Manufacturing gains momentum in August: survey

RBC PMI indicates a “robust improvement” in operating conditions.

September 2, 2014   by PLANT STAFF

Stronger domestic spending patterns boost  order books.  Photo: Thinkstock

Stronger domestic spending patterns boost order books.
Photo: Thinkstock

TORONTO — Canadian manufacturing has picked up the pace showing the fastest improvement in businesses conditions since November 2013, according to the RBC Canadian Manufacturing Purchasing Managers’ Index.

The RBC PMI, a monthly survey, conducted in association with Markit, a global financial information services company, and the Supply Chain Management Association (SCMA), is an early indicator of trends in the manufacturing sector.

Adjusted for seasonal influences, it registered 54.8 in August, up from 54.3 in July and comfortably above the 50.0 neutral baseline. It’s the highest reading for nine months and RBC says it indicates a “robust improvement” in operating conditions.

Output and new business growth both accelerated during August, while job creation hit its strongest level for 11 months. And cost pressures subsided to their weakest point so far this year, which RBC says contributed to a further moderation in factory gate price inflation during the latest survey period.


“The momentum in Canada’s manufacturing sector is clearly being sustained with the index registering the ninth consecutive month of improvement,” said Craig Wright, RBC’s senior vice-president and chief economist. “We expect Canadian manufacturers will continue to directly benefit from the strengthening US economy, which has made and will continue to make positive strides.”

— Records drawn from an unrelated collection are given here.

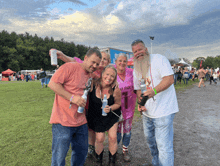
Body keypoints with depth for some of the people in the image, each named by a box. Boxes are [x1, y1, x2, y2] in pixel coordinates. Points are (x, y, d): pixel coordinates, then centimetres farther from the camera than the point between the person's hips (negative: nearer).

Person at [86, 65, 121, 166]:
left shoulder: (116, 90, -21)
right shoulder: (93, 84, -24)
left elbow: (118, 104, -6)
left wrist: (110, 108, -22)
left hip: (111, 116, 1)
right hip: (96, 116, 0)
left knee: (113, 138, 0)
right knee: (99, 139, -1)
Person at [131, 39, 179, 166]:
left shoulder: (159, 59, -11)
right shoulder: (136, 69, 10)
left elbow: (170, 79, -21)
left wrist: (154, 90, -36)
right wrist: (141, 102, 0)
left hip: (163, 111, -7)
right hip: (147, 112, 8)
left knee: (164, 146, -4)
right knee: (150, 139, 23)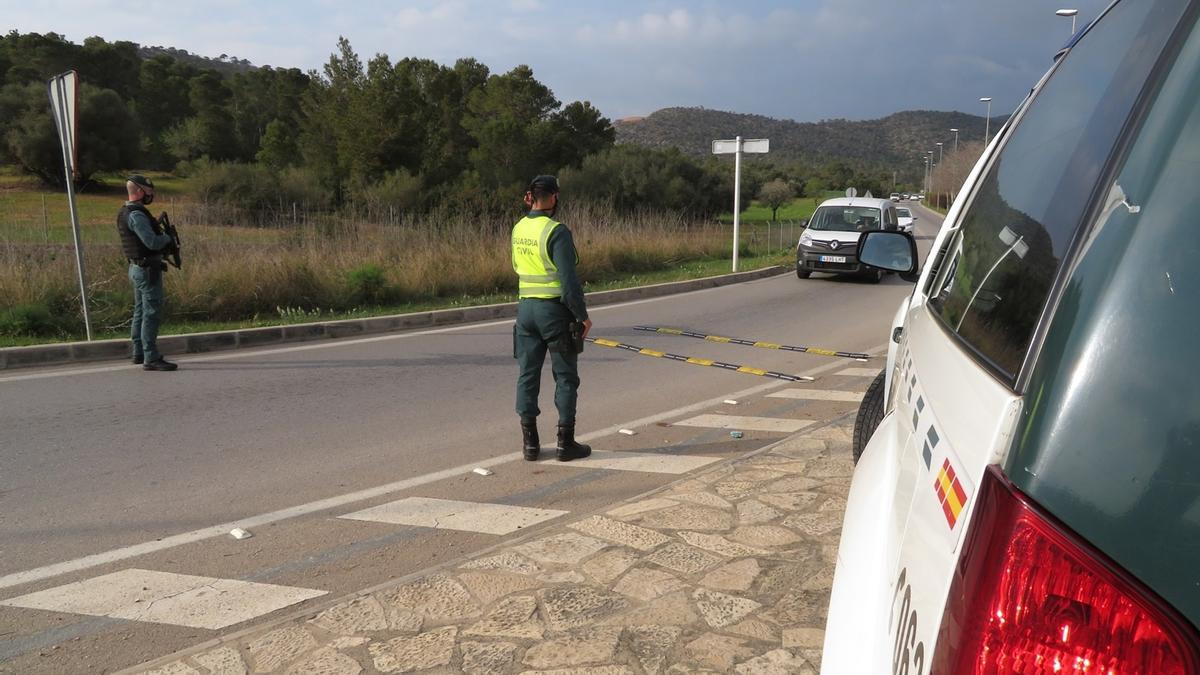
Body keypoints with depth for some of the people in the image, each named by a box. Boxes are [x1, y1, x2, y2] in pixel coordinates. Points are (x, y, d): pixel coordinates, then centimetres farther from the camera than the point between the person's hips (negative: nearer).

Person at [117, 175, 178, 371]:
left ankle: (139, 353, 28)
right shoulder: (136, 214, -18)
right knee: (152, 313, -9)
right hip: (148, 270, -11)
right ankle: (151, 359, -9)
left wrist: (164, 244, 6)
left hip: (137, 268, 11)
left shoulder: (124, 213, 14)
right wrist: (167, 238, -5)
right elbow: (152, 242, -24)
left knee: (140, 311, 17)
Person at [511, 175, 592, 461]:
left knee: (528, 374, 9)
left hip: (526, 307, 6)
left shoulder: (518, 228, 6)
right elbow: (568, 279, -19)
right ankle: (566, 443, 10)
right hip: (555, 309, -6)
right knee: (565, 377, 5)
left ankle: (530, 443, 13)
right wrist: (583, 315, -11)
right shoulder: (556, 231, -16)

Key findings include the following:

• Anecdotal evidence cited stronger domestic spending patterns with a boost to order books from higher export sales. August data pointed to the most marked increase in new work from abroad since March, with a number of manufacturers attributing the rise to greater spending by clients in the US.

• A sustained improvement in new business inflows continued to encourage job creation across the manufacturing sector. Employment numbers rose for the seventh month in a row, and at the strongest rate since September 2013. In turn, increased staffing levels helped slow the pace of backlog accumulation at manufacturing companies in August.

• Greater production schedules resulted in a robust expansion of input buying. Pre-production stocks were accumulated for the first time in four months, while finished goods inventories were depleted at a marginal pace. Strong demand for raw materials contributed to a further lengthening of suppliers’ delivery times during the month.

• Average input prices increasing at the slowest pace since December 2013. Reduced cost pressures in turn contributed to the weakest rise in factory gate charges for nine months.

• Alberta and BC recorded the sharpest improvement in business conditions.

• Manufacturing employment numbers continued to increase in all four regions

• New export order gains were strongest in Alberta and BC, followed by Ontario.
Input cost inflation eased in all four regions during August

The report is based on data compiled from monthly replies to questionnaires sent to purchasing executives from more than 400 industrial companies.